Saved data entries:
= Beginning of Section =

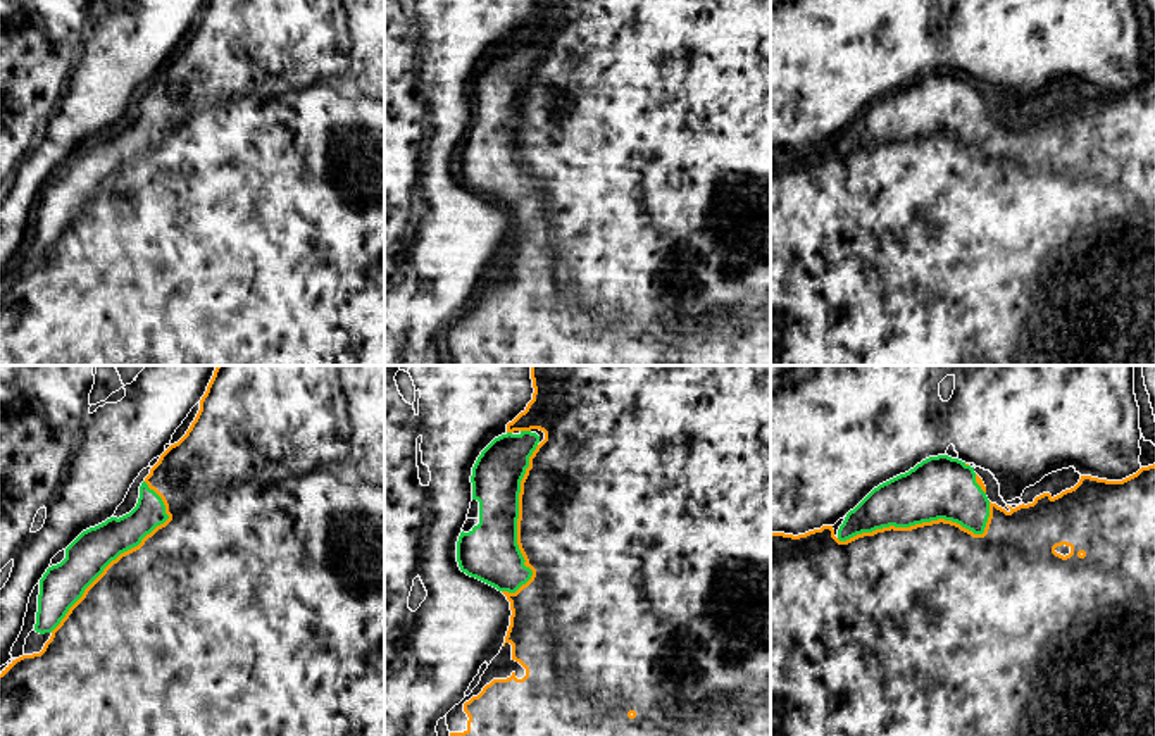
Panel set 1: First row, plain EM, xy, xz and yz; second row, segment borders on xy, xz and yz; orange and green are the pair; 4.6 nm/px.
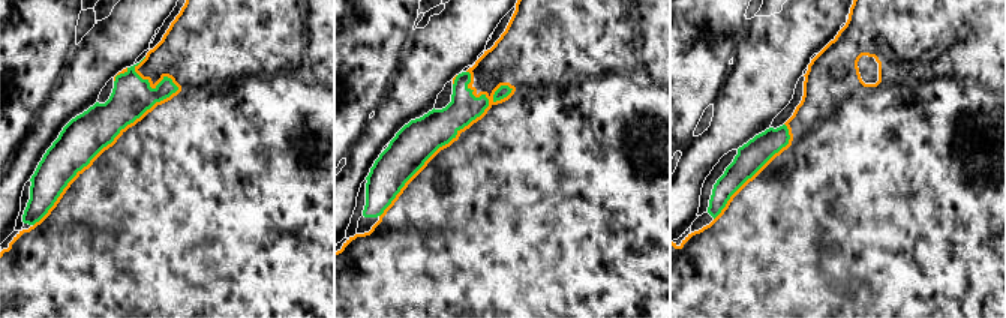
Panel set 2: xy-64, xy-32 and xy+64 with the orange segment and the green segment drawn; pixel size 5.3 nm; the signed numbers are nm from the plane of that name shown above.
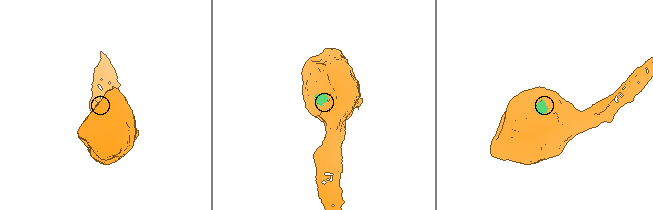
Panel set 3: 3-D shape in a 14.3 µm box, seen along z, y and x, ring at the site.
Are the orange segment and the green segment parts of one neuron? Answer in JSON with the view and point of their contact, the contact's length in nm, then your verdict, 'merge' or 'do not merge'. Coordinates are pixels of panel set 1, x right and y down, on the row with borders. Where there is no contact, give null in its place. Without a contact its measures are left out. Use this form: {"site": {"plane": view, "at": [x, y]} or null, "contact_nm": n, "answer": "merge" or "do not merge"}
{"site": {"plane": "yz", "at": [924, 523]}, "contact_nm": 750, "answer": "merge"}

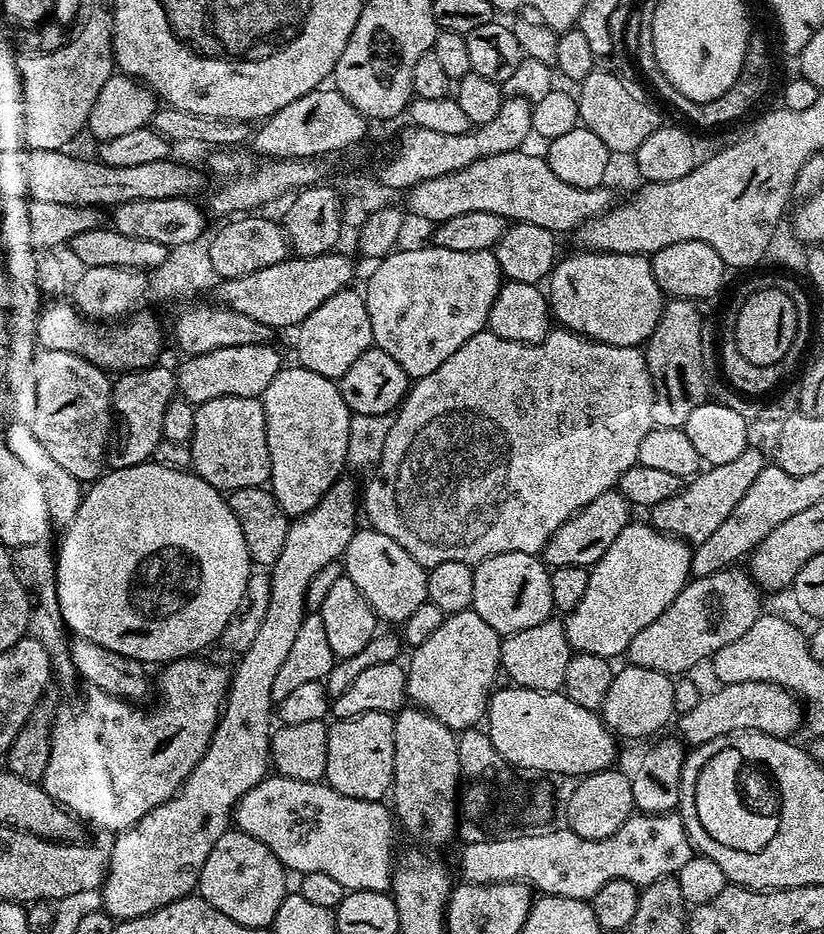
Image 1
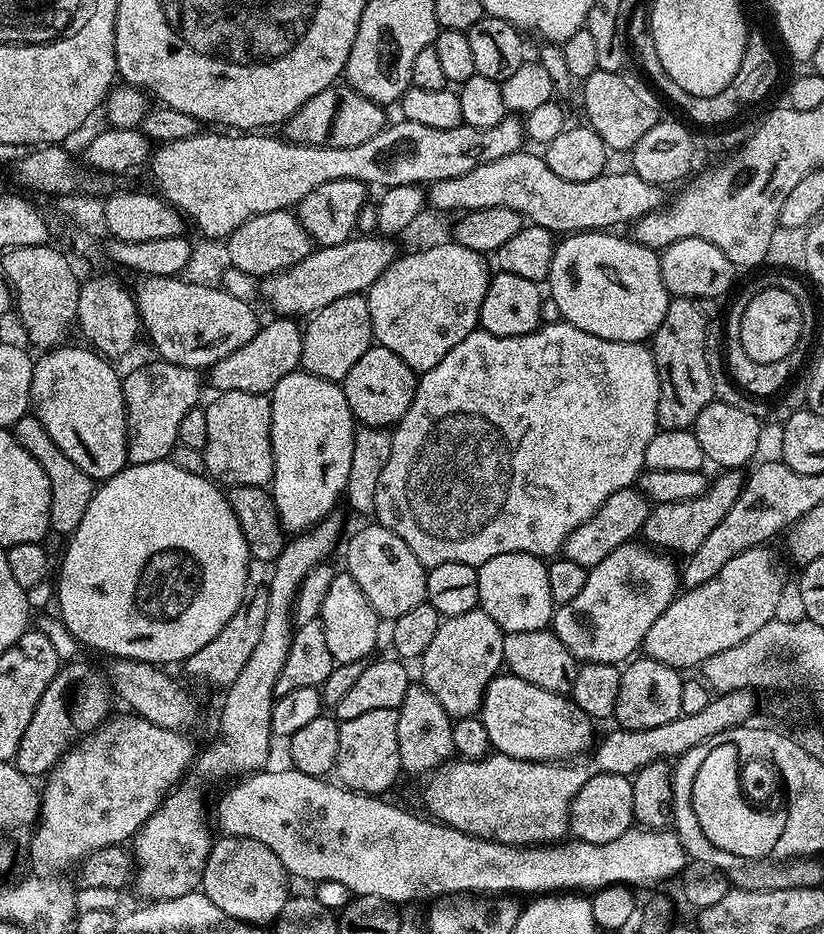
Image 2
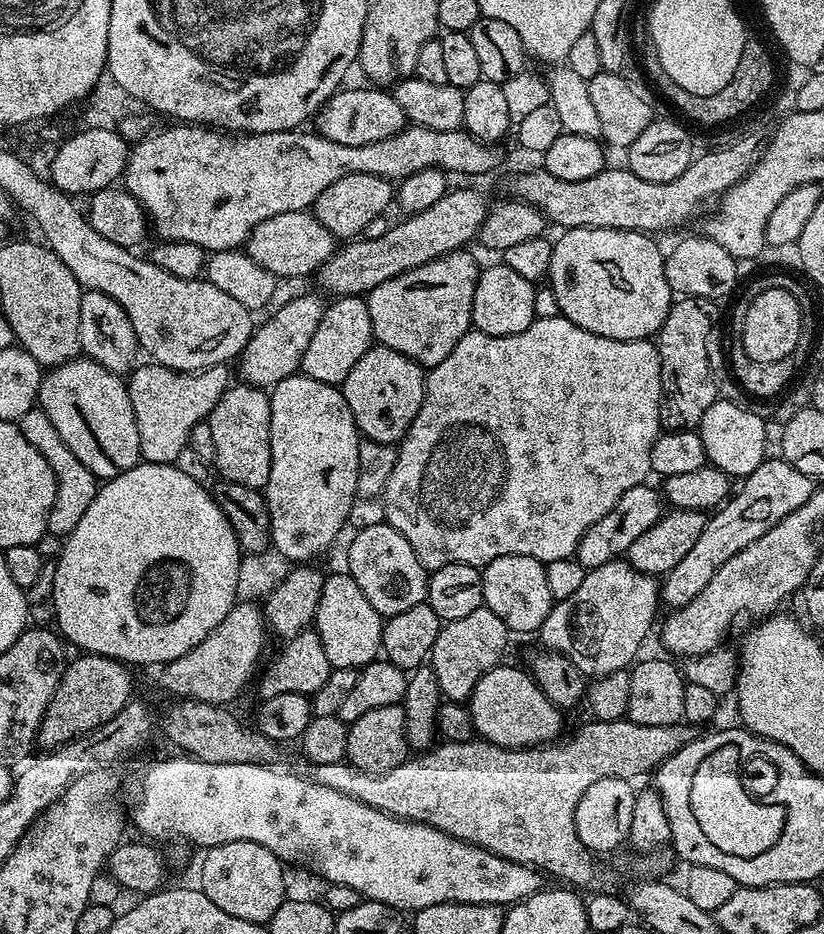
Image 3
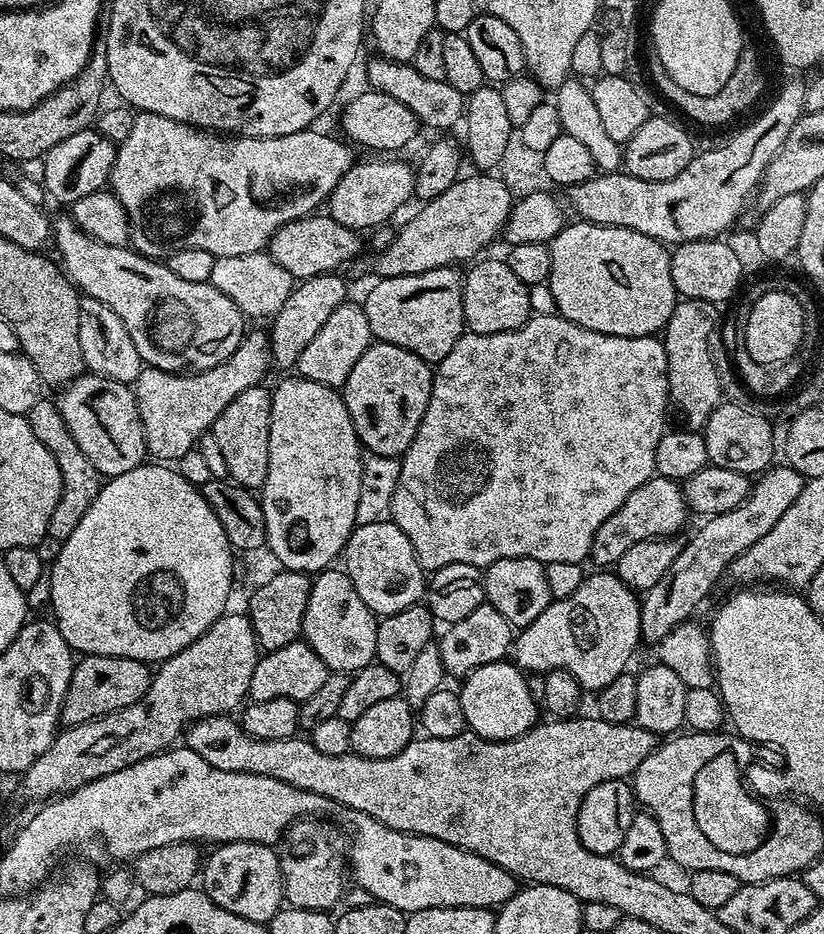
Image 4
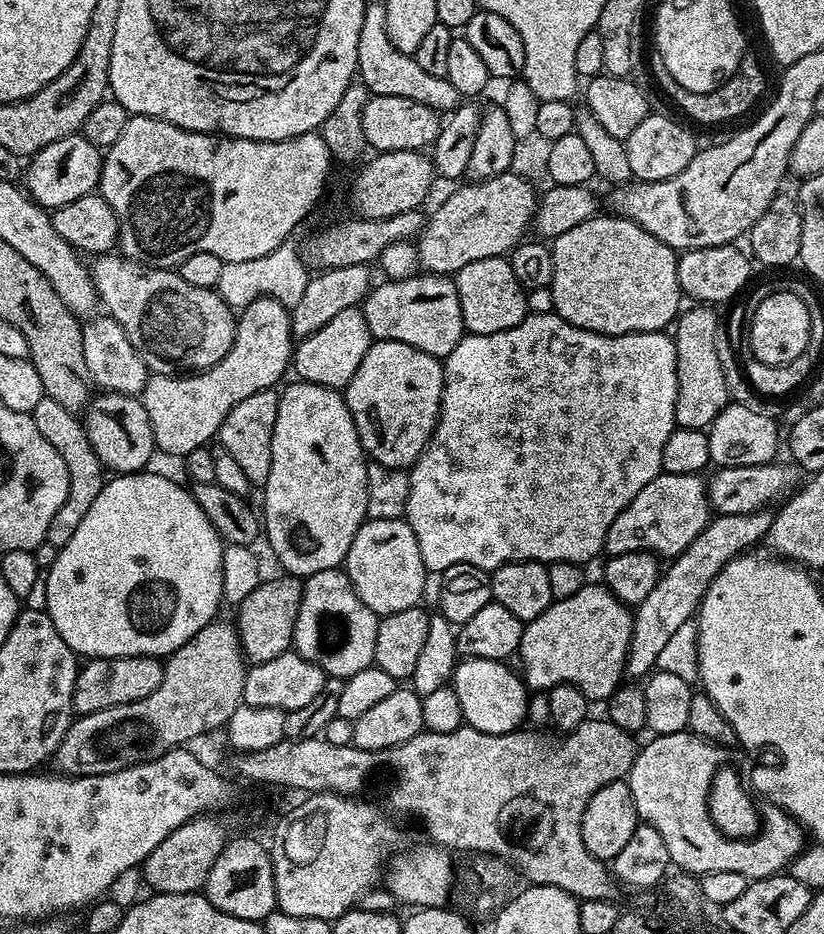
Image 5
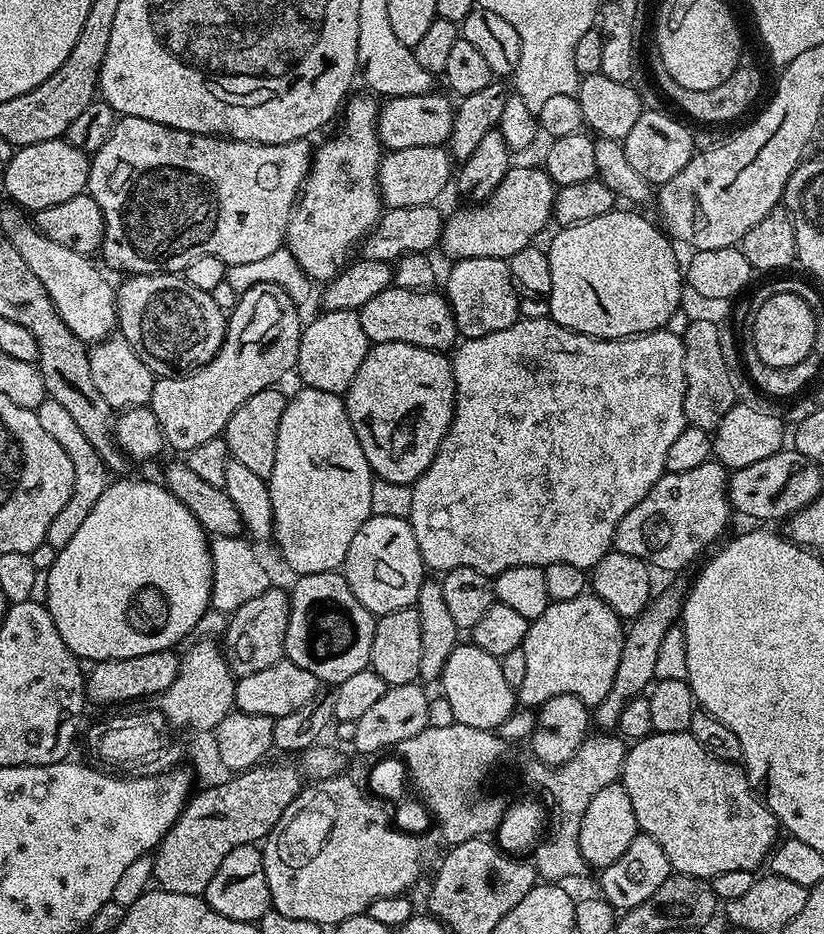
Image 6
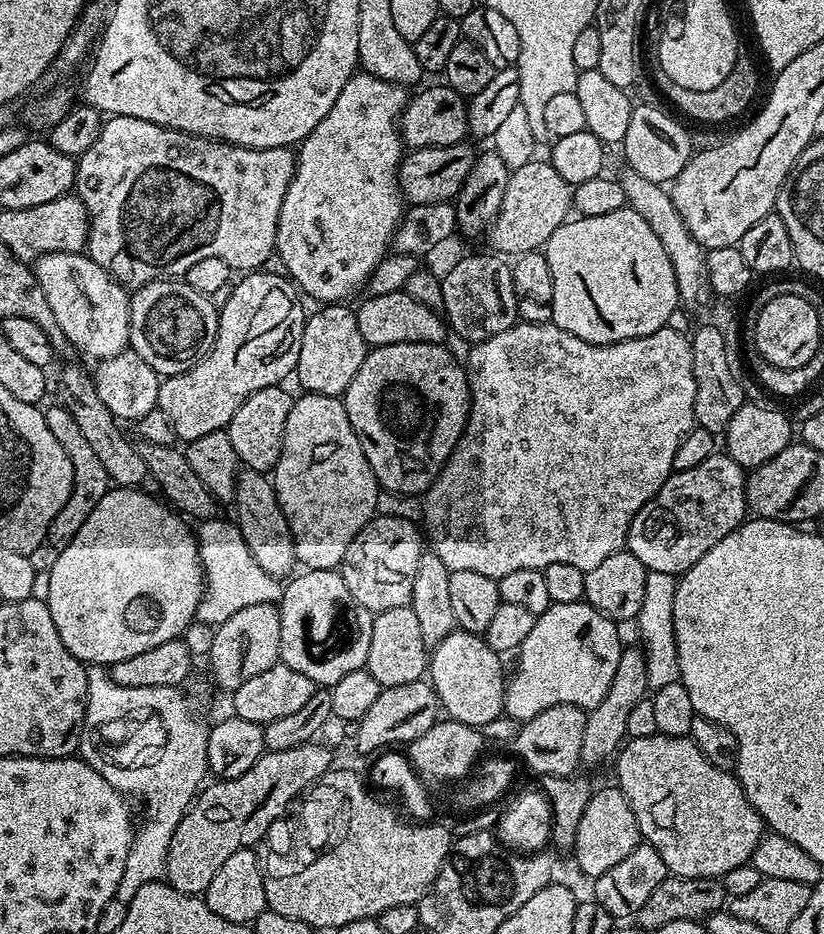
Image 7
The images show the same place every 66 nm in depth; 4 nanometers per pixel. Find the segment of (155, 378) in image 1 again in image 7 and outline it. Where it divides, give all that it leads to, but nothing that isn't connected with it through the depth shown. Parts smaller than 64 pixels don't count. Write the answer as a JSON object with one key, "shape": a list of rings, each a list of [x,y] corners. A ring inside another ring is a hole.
{"shape":[[[253,270],[241,275],[240,281],[237,279],[231,285],[230,291],[223,297],[224,305],[222,303],[219,305],[218,334],[207,356],[201,358],[190,370],[161,379],[158,407],[162,410],[162,414],[166,414],[177,441],[197,440],[202,438],[202,434],[225,431],[230,418],[238,414],[238,406],[242,406],[242,402],[246,402],[250,394],[258,394],[258,390],[283,385],[284,379],[287,376],[289,379],[295,373],[298,350],[302,346],[306,311],[304,312],[303,306],[300,305],[301,293],[291,279],[279,271],[278,273],[268,271]]]}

= End of Section =

> **TASK TO COMPLETE**:
For every entry above, please output the text exactly and leave any picture behind.

> **OUTPUT OF THE TASK**:
Panel set 1: First row, plain EM, xy, xz and yz; second row, segment borders on xy, xz and yz; orange and green are the pair; 4.6 nm/px.
Panel set 2: xy-64, xy-32 and xy+64 with the orange segment and the green segment drawn; pixel size 5.3 nm; the signed numbers are nm from the plane of that name shown above.
Panel set 3: 3-D shape in a 14.3 µm box, seen along z, y and x, ring at the site.
Are the orange segment and the green segment parts of one neuron? Answer in JSON with the view and point of their contact, the contact's length in nm, then your verdict, 'merge' or 'do not merge'. Coordinates are pixels of panel set 1, x right and y down, on the row with borders. Where there is no contact, give null in its place. Without a contact its measures are left out. Use this form: {"site": {"plane": view, "at": [x, y]} or null, "contact_nm": n, "answer": "merge" or "do not merge"}
{"site": {"plane": "yz", "at": [924, 523]}, "contact_nm": 750, "answer": "merge"}

Image 1
Image 2
Image 3
Image 4
Image 5
Image 6
Image 7
The images show the same place every 66 nm in depth; 4 nanometers per pixel. Find the segment of (155, 378) in image 1 again in image 7 and outline it. Where it divides, give all that it leads to, but nothing that isn't connected with it through the depth shown. Parts smaller than 64 pixels don't count. Write the answer as a JSON object with one key, "shape": a list of rings, each a list of [x,y] corners. A ring inside another ring is a hole.
{"shape":[[[253,270],[241,275],[240,281],[237,279],[231,285],[230,291],[223,297],[224,305],[222,303],[219,305],[218,334],[207,356],[201,358],[190,370],[161,379],[158,407],[162,410],[162,414],[166,414],[177,441],[197,440],[202,438],[202,434],[225,431],[230,418],[238,414],[238,406],[242,406],[242,402],[246,402],[250,394],[258,394],[258,390],[283,385],[284,379],[287,376],[289,379],[295,373],[298,350],[302,346],[306,311],[304,312],[303,306],[300,305],[301,293],[291,279],[279,271],[278,273],[268,271]]]}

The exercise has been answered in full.